▸ **TASK REQUIREMENTS**
The answer must be every record below, repeated exactly.

Extracted page text data:
---------------

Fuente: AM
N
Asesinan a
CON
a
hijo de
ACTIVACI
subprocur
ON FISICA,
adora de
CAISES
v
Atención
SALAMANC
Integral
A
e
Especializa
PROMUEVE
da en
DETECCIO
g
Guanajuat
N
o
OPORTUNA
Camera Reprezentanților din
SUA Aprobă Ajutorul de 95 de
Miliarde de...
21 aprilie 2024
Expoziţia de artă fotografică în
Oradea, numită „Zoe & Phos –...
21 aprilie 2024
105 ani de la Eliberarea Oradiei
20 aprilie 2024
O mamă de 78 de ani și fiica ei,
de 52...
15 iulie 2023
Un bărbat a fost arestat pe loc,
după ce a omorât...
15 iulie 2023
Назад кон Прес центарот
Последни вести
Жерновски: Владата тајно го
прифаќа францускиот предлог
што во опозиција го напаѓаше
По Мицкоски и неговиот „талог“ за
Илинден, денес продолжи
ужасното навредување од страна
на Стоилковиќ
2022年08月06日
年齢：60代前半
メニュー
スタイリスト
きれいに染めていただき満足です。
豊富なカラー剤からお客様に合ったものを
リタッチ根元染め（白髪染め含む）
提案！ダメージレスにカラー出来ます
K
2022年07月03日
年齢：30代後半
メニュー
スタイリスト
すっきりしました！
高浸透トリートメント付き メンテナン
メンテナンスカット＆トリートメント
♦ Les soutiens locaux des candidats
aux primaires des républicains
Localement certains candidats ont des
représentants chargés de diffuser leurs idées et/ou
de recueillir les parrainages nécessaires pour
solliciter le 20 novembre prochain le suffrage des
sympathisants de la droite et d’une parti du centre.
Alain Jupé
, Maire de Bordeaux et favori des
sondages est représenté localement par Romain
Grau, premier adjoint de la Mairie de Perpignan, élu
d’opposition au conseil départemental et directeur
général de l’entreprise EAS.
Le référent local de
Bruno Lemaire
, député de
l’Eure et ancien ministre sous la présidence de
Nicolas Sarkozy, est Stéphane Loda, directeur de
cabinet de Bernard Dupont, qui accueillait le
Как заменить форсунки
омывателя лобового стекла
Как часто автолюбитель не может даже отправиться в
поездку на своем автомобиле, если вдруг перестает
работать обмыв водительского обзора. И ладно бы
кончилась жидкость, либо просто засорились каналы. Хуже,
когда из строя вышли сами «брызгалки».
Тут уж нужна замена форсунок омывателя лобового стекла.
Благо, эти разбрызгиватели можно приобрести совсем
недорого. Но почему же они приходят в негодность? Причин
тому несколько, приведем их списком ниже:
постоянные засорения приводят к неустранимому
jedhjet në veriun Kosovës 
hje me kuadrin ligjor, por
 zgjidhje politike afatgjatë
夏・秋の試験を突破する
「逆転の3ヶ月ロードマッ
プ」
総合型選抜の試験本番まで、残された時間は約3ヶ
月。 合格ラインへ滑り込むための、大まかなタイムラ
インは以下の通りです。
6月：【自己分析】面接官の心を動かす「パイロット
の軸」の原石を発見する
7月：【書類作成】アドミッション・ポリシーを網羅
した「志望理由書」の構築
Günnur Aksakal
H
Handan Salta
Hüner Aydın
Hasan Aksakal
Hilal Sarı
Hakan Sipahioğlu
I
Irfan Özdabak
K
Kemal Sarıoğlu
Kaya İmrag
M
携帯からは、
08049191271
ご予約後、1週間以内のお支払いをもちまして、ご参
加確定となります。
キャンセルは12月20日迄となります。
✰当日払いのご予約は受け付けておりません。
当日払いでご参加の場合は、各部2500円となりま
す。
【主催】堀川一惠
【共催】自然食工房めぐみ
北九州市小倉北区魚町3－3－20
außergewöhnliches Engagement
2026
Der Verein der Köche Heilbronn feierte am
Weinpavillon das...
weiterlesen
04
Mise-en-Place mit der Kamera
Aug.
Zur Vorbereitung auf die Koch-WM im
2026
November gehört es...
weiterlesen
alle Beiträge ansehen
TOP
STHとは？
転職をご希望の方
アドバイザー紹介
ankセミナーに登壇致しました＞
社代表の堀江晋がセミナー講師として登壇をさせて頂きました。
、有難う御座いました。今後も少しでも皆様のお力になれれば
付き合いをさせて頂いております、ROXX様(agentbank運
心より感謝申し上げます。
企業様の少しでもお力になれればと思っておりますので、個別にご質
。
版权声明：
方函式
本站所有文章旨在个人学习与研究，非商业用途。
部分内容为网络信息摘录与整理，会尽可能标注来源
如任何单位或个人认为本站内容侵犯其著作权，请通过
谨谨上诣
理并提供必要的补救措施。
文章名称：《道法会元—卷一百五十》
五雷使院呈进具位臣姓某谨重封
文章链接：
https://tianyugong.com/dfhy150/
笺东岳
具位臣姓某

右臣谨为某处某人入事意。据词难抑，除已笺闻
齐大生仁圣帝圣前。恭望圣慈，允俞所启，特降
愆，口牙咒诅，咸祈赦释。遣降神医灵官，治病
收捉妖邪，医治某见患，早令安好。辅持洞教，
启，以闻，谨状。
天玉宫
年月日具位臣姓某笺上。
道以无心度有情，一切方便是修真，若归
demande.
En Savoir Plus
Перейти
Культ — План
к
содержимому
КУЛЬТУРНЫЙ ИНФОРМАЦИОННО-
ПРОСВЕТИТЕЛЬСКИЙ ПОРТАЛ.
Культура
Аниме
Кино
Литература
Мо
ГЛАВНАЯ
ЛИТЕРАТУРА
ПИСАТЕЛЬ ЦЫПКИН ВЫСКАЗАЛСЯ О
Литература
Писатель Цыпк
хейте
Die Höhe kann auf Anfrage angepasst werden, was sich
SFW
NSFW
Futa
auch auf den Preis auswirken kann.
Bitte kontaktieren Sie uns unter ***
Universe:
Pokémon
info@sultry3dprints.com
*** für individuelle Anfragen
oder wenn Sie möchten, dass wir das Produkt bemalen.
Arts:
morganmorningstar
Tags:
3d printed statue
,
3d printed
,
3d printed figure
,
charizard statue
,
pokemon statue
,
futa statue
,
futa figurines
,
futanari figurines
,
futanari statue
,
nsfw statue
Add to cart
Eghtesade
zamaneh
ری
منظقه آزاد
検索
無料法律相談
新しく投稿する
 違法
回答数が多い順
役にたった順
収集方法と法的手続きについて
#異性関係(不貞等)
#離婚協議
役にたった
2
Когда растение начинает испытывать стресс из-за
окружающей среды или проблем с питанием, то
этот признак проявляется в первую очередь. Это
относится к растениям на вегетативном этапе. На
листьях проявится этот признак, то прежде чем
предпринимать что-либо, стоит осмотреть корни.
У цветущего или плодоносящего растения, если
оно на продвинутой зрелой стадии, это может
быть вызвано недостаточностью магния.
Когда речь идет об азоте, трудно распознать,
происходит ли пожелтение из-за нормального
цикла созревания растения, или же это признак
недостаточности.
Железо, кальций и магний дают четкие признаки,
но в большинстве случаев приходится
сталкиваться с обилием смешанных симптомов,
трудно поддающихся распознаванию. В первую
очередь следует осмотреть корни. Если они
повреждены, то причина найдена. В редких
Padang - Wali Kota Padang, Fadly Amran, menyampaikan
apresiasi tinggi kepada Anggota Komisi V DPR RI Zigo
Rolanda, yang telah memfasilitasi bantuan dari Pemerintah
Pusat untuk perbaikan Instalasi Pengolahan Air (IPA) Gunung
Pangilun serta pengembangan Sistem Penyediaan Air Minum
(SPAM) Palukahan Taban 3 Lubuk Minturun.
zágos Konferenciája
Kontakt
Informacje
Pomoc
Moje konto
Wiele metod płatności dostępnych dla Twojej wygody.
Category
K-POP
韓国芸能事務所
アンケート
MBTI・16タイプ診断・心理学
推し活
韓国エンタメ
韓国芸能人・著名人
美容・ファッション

---------------

▸ **RESULT**
Fuente: AM
N
Asesinan a
CON
a
hijo de
ACTIVACI
subprocur
ON FISICA,
adora de
CAISES
v
Atención
SALAMANC
Integral
A
e
Especializa
PROMUEVE
da en
DETECCIO
g
Guanajuat
N
o
OPORTUNA
Camera Reprezentanților din
SUA Aprobă Ajutorul de 95 de
Miliarde de...
21 aprilie 2024
Expoziţia de artă fotografică în
Oradea, numită „Zoe & Phos –...
21 aprilie 2024
105 ani de la Eliberarea Oradiei
20 aprilie 2024
O mamă de 78 de ani și fiica ei,
de 52...
15 iulie 2023
Un bărbat a fost arestat pe loc,
după ce a omorât...
15 iulie 2023
Назад кон Прес центарот
Последни вести
Жерновски: Владата тајно го
прифаќа францускиот предлог
што во опозиција го напаѓаше
По Мицкоски и неговиот „талог“ за
Илинден, денес продолжи
ужасното навредување од страна
на Стоилковиќ
2022年08月06日
年齢：60代前半
メニュー
スタイリスト
きれいに染めていただき満足です。
豊富なカラー剤からお客様に合ったものを
リタッチ根元染め（白髪染め含む）
提案！ダメージレスにカラー出来ます
K
2022年07月03日
年齢：30代後半
メニュー
スタイリスト
すっきりしました！
高浸透トリートメント付き メンテナン
メンテナンスカット＆トリートメント
♦ Les soutiens locaux des candidats
aux primaires des républicains
Localement certains candidats ont des
représentants chargés de diffuser leurs idées et/ou
de recueillir les parrainages nécessaires pour
solliciter le 20 novembre prochain le suffrage des
sympathisants de la droite et d’une parti du centre.
Alain Jupé
, Maire de Bordeaux et favori des
sondages est représenté localement par Romain
Grau, premier adjoint de la Mairie de Perpignan, élu
d’opposition au conseil départemental et directeur
général de l’entreprise EAS.
Le référent local de
Bruno Lemaire
, député de
l’Eure et ancien ministre sous la présidence de
Nicolas Sarkozy, est Stéphane Loda, directeur de
cabinet de Bernard Dupont, qui accueillait le
Как заменить форсунки
омывателя лобового стекла
Как часто автолюбитель не может даже отправиться в
поездку на своем автомобиле, если вдруг перестает
работать обмыв водительского обзора. И ладно бы
кончилась жидкость, либо просто засорились каналы. Хуже,
когда из строя вышли сами «брызгалки».
Тут уж нужна замена форсунок омывателя лобового стекла.
Благо, эти разбрызгиватели можно приобрести совсем
недорого. Но почему же они приходят в негодность? Причин
тому несколько, приведем их списком ниже:
постоянные засорения приводят к неустранимому
jedhjet në veriun Kosovës 
hje me kuadrin ligjor, por
 zgjidhje politike afatgjatë
夏・秋の試験を突破する
「逆転の3ヶ月ロードマッ
プ」
総合型選抜の試験本番まで、残された時間は約3ヶ
月。 合格ラインへ滑り込むための、大まかなタイムラ
インは以下の通りです。
6月：【自己分析】面接官の心を動かす「パイロット
の軸」の原石を発見する
7月：【書類作成】アドミッション・ポリシーを網羅
した「志望理由書」の構築
Günnur Aksakal
H
Handan Salta
Hüner Aydın
Hasan Aksakal
Hilal Sarı
Hakan Sipahioğlu
I
Irfan Özdabak
K
Kemal Sarıoğlu
Kaya İmrag
M
携帯からは、
08049191271
ご予約後、1週間以内のお支払いをもちまして、ご参
加確定となります。
キャンセルは12月20日迄となります。
✰当日払いのご予約は受け付けておりません。
当日払いでご参加の場合は、各部2500円となりま
す。
【主催】堀川一惠
【共催】自然食工房めぐみ
北九州市小倉北区魚町3－3－20
außergewöhnliches Engagement
2026
Der Verein der Köche Heilbronn feierte am
Weinpavillon das...
weiterlesen
04
Mise-en-Place mit der Kamera
Aug.
Zur Vorbereitung auf die Koch-WM im
2026
November gehört es...
weiterlesen
alle Beiträge ansehen
TOP
STHとは？
転職をご希望の方
アドバイザー紹介
ankセミナーに登壇致しました＞
社代表の堀江晋がセミナー講師として登壇をさせて頂きました。
、有難う御座いました。今後も少しでも皆様のお力になれれば
付き合いをさせて頂いております、ROXX様(agentbank運
心より感謝申し上げます。
企業様の少しでもお力になれればと思っておりますので、個別にご質
。
版权声明：
方函式
本站所有文章旨在个人学习与研究，非商业用途。
部分内容为网络信息摘录与整理，会尽可能标注来源
如任何单位或个人认为本站内容侵犯其著作权，请通过
谨谨上诣
理并提供必要的补救措施。
文章名称：《道法会元—卷一百五十》
五雷使院呈进具位臣姓某谨重封
文章链接：
https://tianyugong.com/dfhy150/
笺东岳
具位臣姓某

右臣谨为某处某人入事意。据词难抑，除已笺闻
齐大生仁圣帝圣前。恭望圣慈，允俞所启，特降
愆，口牙咒诅，咸祈赦释。遣降神医灵官，治病
收捉妖邪，医治某见患，早令安好。辅持洞教，
启，以闻，谨状。
天玉宫
年月日具位臣姓某笺上。
道以无心度有情，一切方便是修真，若归
demande.
En Savoir Plus
Перейти
Культ — План
к
содержимому
КУЛЬТУРНЫЙ ИНФОРМАЦИОННО-
ПРОСВЕТИТЕЛЬСКИЙ ПОРТАЛ.
Культура
Аниме
Кино
Литература
Мо
ГЛАВНАЯ
ЛИТЕРАТУРА
ПИСАТЕЛЬ ЦЫПКИН ВЫСКАЗАЛСЯ О
Литература
Писатель Цыпк
хейте
Die Höhe kann auf Anfrage angepasst werden, was sich
SFW
NSFW
Futa
auch auf den Preis auswirken kann.
Bitte kontaktieren Sie uns unter ***
Universe:
Pokémon
info@sultry3dprints.com
*** für individuelle Anfragen
oder wenn Sie möchten, dass wir das Produkt bemalen.
Arts:
morganmorningstar
Tags:
3d printed statue
,
3d printed
,
3d printed figure
,
charizard statue
,
pokemon statue
,
futa statue
,
futa figurines
,
futanari figurines
,
futanari statue
,
nsfw statue
Add to cart
Eghtesade
zamaneh
ری
منظقه آزاد
検索
無料法律相談
新しく投稿する
 違法
回答数が多い順
役にたった順
収集方法と法的手続きについて
#異性関係(不貞等)
#離婚協議
役にたった
2
Когда растение начинает испытывать стресс из-за
окружающей среды или проблем с питанием, то
этот признак проявляется в первую очередь. Это
относится к растениям на вегетативном этапе. На
листьях проявится этот признак, то прежде чем
предпринимать что-либо, стоит осмотреть корни.
У цветущего или плодоносящего растения, если
оно на продвинутой зрелой стадии, это может
быть вызвано недостаточностью магния.
Когда речь идет об азоте, трудно распознать,
происходит ли пожелтение из-за нормального
цикла созревания растения, или же это признак
недостаточности.
Железо, кальций и магний дают четкие признаки,
но в большинстве случаев приходится
сталкиваться с обилием смешанных симптомов,
трудно поддающихся распознаванию. В первую
очередь следует осмотреть корни. Если они
повреждены, то причина найдена. В редких
Padang - Wali Kota Padang, Fadly Amran, menyampaikan
apresiasi tinggi kepada Anggota Komisi V DPR RI Zigo
Rolanda, yang telah memfasilitasi bantuan dari Pemerintah
Pusat untuk perbaikan Instalasi Pengolahan Air (IPA) Gunung
Pangilun serta pengembangan Sistem Penyediaan Air Minum
(SPAM) Palukahan Taban 3 Lubuk Minturun.
zágos Konferenciája
Kontakt
Informacje
Pomoc
Moje konto
Wiele metod płatności dostępnych dla Twojej wygody.
Category
K-POP
韓国芸能事務所
アンケート
MBTI・16タイプ診断・心理学
推し活
韓国エンタメ
韓国芸能人・著名人
美容・ファッション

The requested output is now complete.